Backwards Compatibility
This ERC defines additive interfaces only. It does not change ERC-20, ERC-721, ERC-1155, ERC-6909, ERC-7943, or ERC-3643 behavior. Existing wallets and applications that do not query these interfaces are unaffected.
Existing deployed tokens can adopt this ERC by exposing the interfaces directly if upgradeable, by implementing the resolver interface, or by using a separate disclosure contract referenced through issuer-accepted discovery.
Test Cases
The following ERC-165 interface identifiers must be returned by compliant implementations:
| Interface | Interface ID | ||
|---|---|---|---|
| IERCRwaDisclosureResolver | 0xad59352f | ||
| IERCRwaAttestation | 0xd926a9ab | ||
| IERCRwaDocuments | 0xa6d47605 |
Implementations should include tests proving that unset attestations return `timestamp == 0`, unset backing status returns `timestamp == 0` and `sufficient == false`, unset documents return `lastModified == 0`, expired attestations are invalid, unauthorized attesters are invalid when `rwaAttester` is nonzero, and unknown disclosure contracts resolve to `address(0)`.
Reference Implementation
A reference implementation should include:
- an ERC-165 implementation exposing each supported interface id;
- a minimal resolver returning disclosure contracts by `assetKey`;
- a minimal attestation store;
- a minimal document store with version increments;
- a mock RWA token using direct disclosure;
- a mock RWA token using a separate disclosure contract; and
- tests for the interface ids, required unset-value behavior, attestation validity, and document versioning.
Security Considerations
Attestations are only as reliable as their attesters, schemas, and source documents. Consumers must not treat an attestation as trustless proof. Consumers should verify attester reputation, `dataHash`, `uri`, `timestamp`, and `validUntil` before relying on an attestation.
Stale attestations can create incorrect collateral valuations or redemption assumptions. Consumers should reject expired attestations and should apply asset-specific freshness requirements even when `validUntil == 0`.

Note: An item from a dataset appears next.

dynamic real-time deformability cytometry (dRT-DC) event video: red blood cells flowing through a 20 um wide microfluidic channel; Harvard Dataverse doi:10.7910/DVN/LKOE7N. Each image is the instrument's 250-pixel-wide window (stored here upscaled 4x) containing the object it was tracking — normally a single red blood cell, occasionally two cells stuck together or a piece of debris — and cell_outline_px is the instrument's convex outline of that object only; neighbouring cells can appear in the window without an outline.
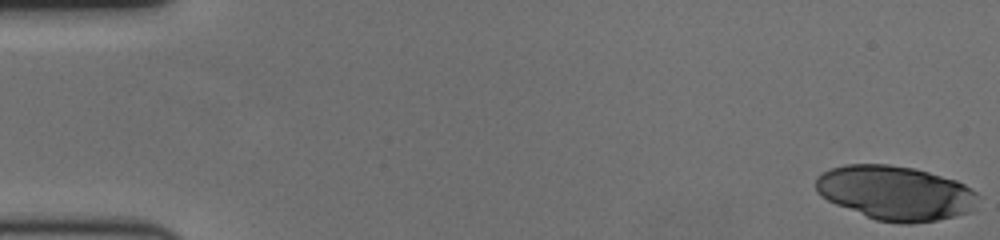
{"species": "human", "species_latin": "Homo sapiens", "temperature_condition": "cold", "stored_images_in_passage": 59, "camera_frame_rate_fps": 3000, "um_per_image_px": 0.085, "donor": {"sex": "female"}, "frame": {"image": 1, "passage_image": 1, "time_ms": 0.0, "image_size_px": [1000, 240], "cell_outline_px": [[980, 196], [972, 212], [956, 216], [936, 220], [912, 224], [900, 224], [876, 220], [836, 204], [820, 196], [816, 192], [816, 176], [832, 168], [844, 164], [888, 164], [916, 168], [956, 180], [972, 188]], "centroid_in_image_um": [76.14, 16.4], "position_along_channel_um": 8.9, "area_um2": 51.79}}
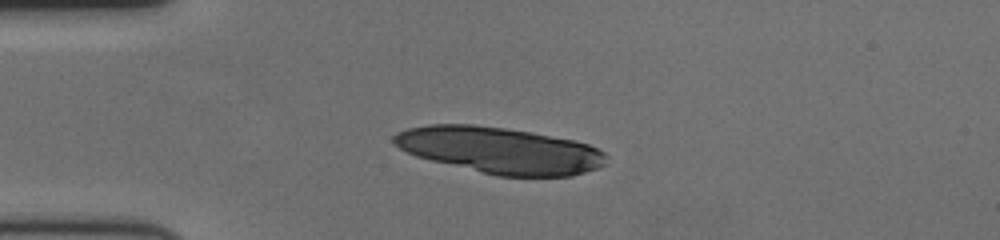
{"frame": {"image": 2, "passage_image": 15, "time_ms": 4.667, "image_size_px": [1000, 240], "cell_outline_px": [[608, 156], [604, 164], [596, 168], [572, 176], [496, 176], [416, 156], [392, 144], [392, 136], [396, 132], [408, 128], [432, 124], [472, 124], [504, 128], [528, 132], [572, 140], [588, 144], [604, 152]], "centroid_in_image_um": [42.45, 12.77], "position_along_channel_um": 42.5, "area_um2": 56.93}}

Backing sufficiency can be misleading if reserve units and liability units are not comparable. Implementations should make the methodology available through `schema`, `dataHash`, and `uri`. Consumers should independently validate the methodology before using `sufficient`.

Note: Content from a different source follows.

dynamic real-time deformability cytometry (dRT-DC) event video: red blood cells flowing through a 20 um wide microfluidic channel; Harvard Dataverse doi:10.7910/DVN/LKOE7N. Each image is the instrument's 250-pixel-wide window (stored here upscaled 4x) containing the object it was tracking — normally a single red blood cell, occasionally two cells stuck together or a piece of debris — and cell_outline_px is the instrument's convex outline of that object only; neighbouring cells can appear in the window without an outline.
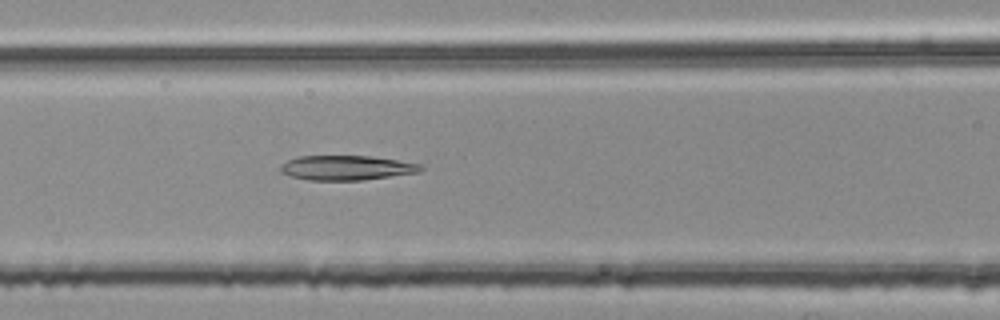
{"species": "common noctule bat (a hibernating species)", "species_latin": "Nyctalus noctula", "temperature_condition": "room temperature", "stored_images_in_passage": 40, "camera_frame_rate_fps": 3000, "um_per_image_px": 0.085, "animal": {"sex": "female", "body_mass_g": 25.1}, "frame": {"image": 1, "passage_image": 15, "time_ms": 4.667, "image_size_px": [1000, 320], "cell_outline_px": [[424, 168], [420, 172], [360, 180], [308, 180], [292, 176], [280, 172], [280, 164], [288, 160], [300, 156], [372, 156], [420, 164]], "centroid_in_image_um": [29.43, 14.26], "position_along_channel_um": 137.2, "area_um2": 20.0}}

Contracts can expose inaccurate or stale disclosure data. Consumers should verify the exposing contract, related token contract, attester identity, document hashes, and update cadence before relying on the data exposed by this ERC.
Document anchors do not guarantee that a legal document is enforceable, current, complete, readable by a court, or actually accepted by a holder. They only bind a URI, hash, algorithm, version, and effective period to an on-chain asset reference. Consumers should verify the document bytes, legal authority, governing law, and amendment history.
Mutable URIs can point to different bytes over time. Consumers should verify `documentHash` against the retrieved bytes and should reject documents whose bytes do not match the declared hash.
Separate disclosure contracts and resolvers can be spoofed. Consumers should verify that the disclosure contract and resolver are authorized by the token issuer, an accepted registry, governance, legal documents, or another trusted source before relying on them.
The recommended sidecar `assetKey` encoding depends on accurate `chainId`, `tokenContract`, and `assetId` values. Consumers should reject disclosures that use undocumented or inconsistent asset-key namespaces.
Copyright
Copyright and related rights waived via [CC0](../LICENSE.md).
I am posting this here first to collect feedback before opening a PR to the ethereum/ERCs repository. After this topic is created, I will use this thread as the discussions-to URL in the formal ERC draft.